Download a schematic for DAS TOOL in Acrobat format. You will need Acrobat Reader to view or print this file.
So after building the immaculate valve spring contraption. I was sooo proud of myself until I started wrenching down the first spring. POP, my homemade rig broke. My trusty JB Weld failed, no problem... off to Home Depot and a 45 minute buy analysis on what brazing rig I should get, settle on the AUTOMATIC Push button start MAPP gas solution. Flash back to high school shop class, line up the rig, going for the cherry glow and tack her her good. Remove the hot bolt, drop it on the floor so it can cool down. Finish the job and look for the bolt....its gone...look some more, still no bolt, after 20 minutes I look on the bottom of my shoe, bolt melted into my sole.....Honey, I found it. She comes into the garage and notices my padagona is partially melted. "Are you qualified to operate that flame producing device?" Her eyes roll back when I explain the principle of operation while showing her how the auto trigger helps make fire.
Cruising through the swap out, second to the last spring, fingers are getting weak and piinnnggg there goes the valve key somewhere into the bowels of the motor. Right about now I'm talking to the BIG MAN. Motorcycle mod boy to GOD, I heard you can build a universe, perhaps could ya help me out with this...uh... minor problem. Flash light up...wait, I can see it, right next to the camshaft chain..a little tough to reach....there it is...almost got (GOD is giggling right about now) - tink - now its gone bye bye. Over to Roadie boy neighbor for the anti gravity machine, i.e. one deluxe mag-o-net. One swipe (are the planets in alignment) - CLICK - and the ZEN Motorcycle Maintenance God was a smiling on me. Yea baby!!!!! Hands clasp together and eyeballing the sky. Did a little dance when I retrieved that bastard.

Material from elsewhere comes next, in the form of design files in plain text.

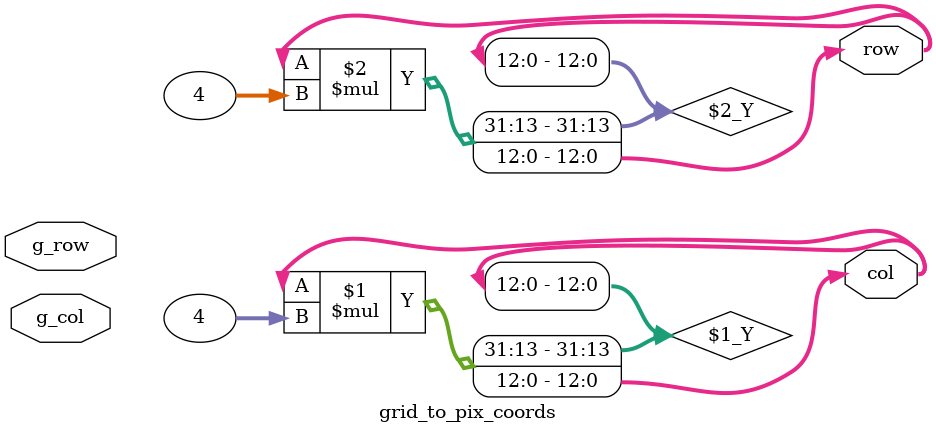
<source format=v>
`timescale 1ns / 1ps


module grid_to_pix_coords(input [12:0] g_row, g_col, output [12:0] row, col);
    assign col = col*4;
    assign row = row*4;
endmodule


</source>
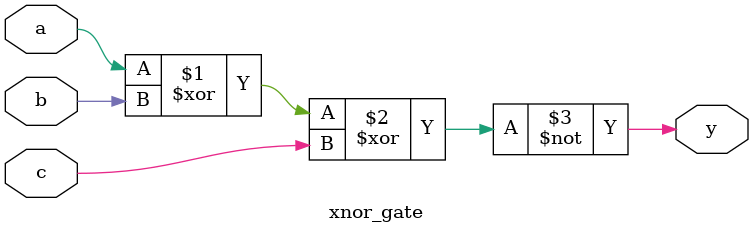
<source format=sv>
module top_module (
    input clk,
    input x,
    output z
);
    // Flip-flop outputs
    reg [2:0] d_reg;
    
    // Flip-flop inputs
    wire d_out0;
    wire d_out1;
    wire d_out2;
    
    // Logic gates
    xor_gate gate1 (.a(d_out0), .b(d_reg[0]), .y(d_out0));
    and_gate gate2 (.a(~d_out1), .b(d_reg[1]), .y(d_out1));
    or_gate gate3 (.a(~d_out2), .b(d_reg[2]), .y(d_out2));
    
    // Flip-flops
    always @(posedge clk) begin
        d_reg <= {d_out2, d_out1, x};
    end
    
    // XNOR gate
    xnor_gate gate4 (.a(d_out2), .b(d_out1), .c(d_out0), .y(z));
endmodule
module xor_gate (
    input a,
    input b,
    output y
);
    assign y = a ^ b;
endmodule
module and_gate (
    input a,
    input b,
    output y
);
    assign y = a & b;
endmodule
module or_gate (
    input a,
    input b,
    output y
);
    assign y = a | b;
endmodule
module xnor_gate (
    input a,
    input b,
    input c,
    output y
);
    assign y = ~(a ^ b ^ c);
endmodule

</source>
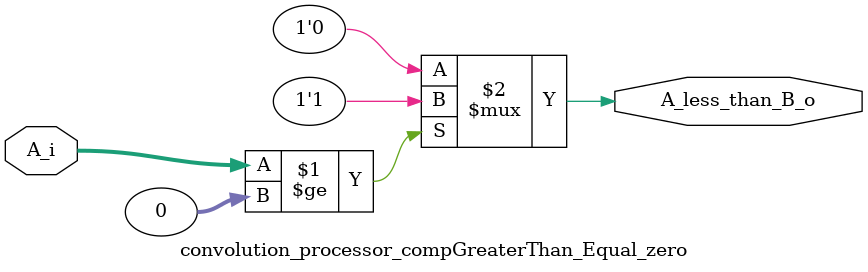
<source format=sv>


/*	
   ===================================================================
   Module Name  : Comparator Less Than
      
   Filename     : comparatorLessThan.v
   Type         : Verilog Module
   
   Description  : This block compares two unsigned binary numbers.
                  A_less_than_B_o output values:
                  
                  Value   Condition
                  
                  1'b1     A_i < B_i                  
                  1'b0     otherwise
                  
   -----------------------------------------------------------------------------
   Clocks      : -
   Reset       : -
   Parameters  :   
         NAME                         Comments                   Default
         ------------------------------------------------------------------------------
         DATA_WIDTH              Number of data bits                13 
         ------------------------------------------------------------------------------
   Version     : 1.0
   Data        : 14 Nov 2018
   Revision    : -
   Reviser     : -		
   ------------------------------------------------------------------------------
      Modification Log "please register all the modifications in this area"
      (D/M/Y)  
      
   ----------------------
   // Instance template
   ----------------------
   comparatorLessThan 
   #(
      .DATA_WIDTH   (),
   )
   "MODULE_NAME"
   (
      A_i            (),
      A_less_than_B_o()
   );
*/

module convolution_processor_compGreaterThan_Equal_zero
#(
   parameter DATA_WIDTH = 13
)(
	input [DATA_WIDTH-1:0]  A_i,
	output                  A_less_than_B_o
);

assign A_less_than_B_o = ( A_i >= 0 ) ? 1'b1 :  1'b0;



endmodule

</source>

Now the dreaded CAMS alignment (now folks, I was reading my ass off and I still got it wrong) Lined them up, put it together, cycle the crank, chain jumps the sprocket slams into the plastic water pipe thingie, Order more parts (the guy now thinks I'm a wack job). Finally get her rebuilt, start her up and did you know a Royal star will fire on one cylinder and the sound of valves opening when their not suppose to....well it will make you sick....push her back into the garage dive right back into it and check my brain alignment, maybe I'm off a few degrees. Roadie neighbor comes over and NOW I have to READ THE BOOK, (don't want this guy to get the best of me) all I can say is the little holes for the rear and the BIG holes for the front. (if any of you break your motor down this far that phrase will become crystal clear to you). The rear was 180 degrees out. Reassemble once again and SHE fired right up. Funny thing about wrenching on your ride, what took half a day when you started the project, you can complete in about an hour. If you asked me about adjusting cams, and swapping springs a month ago, you would have got a deer in the headlight look, but now....hey I can do that.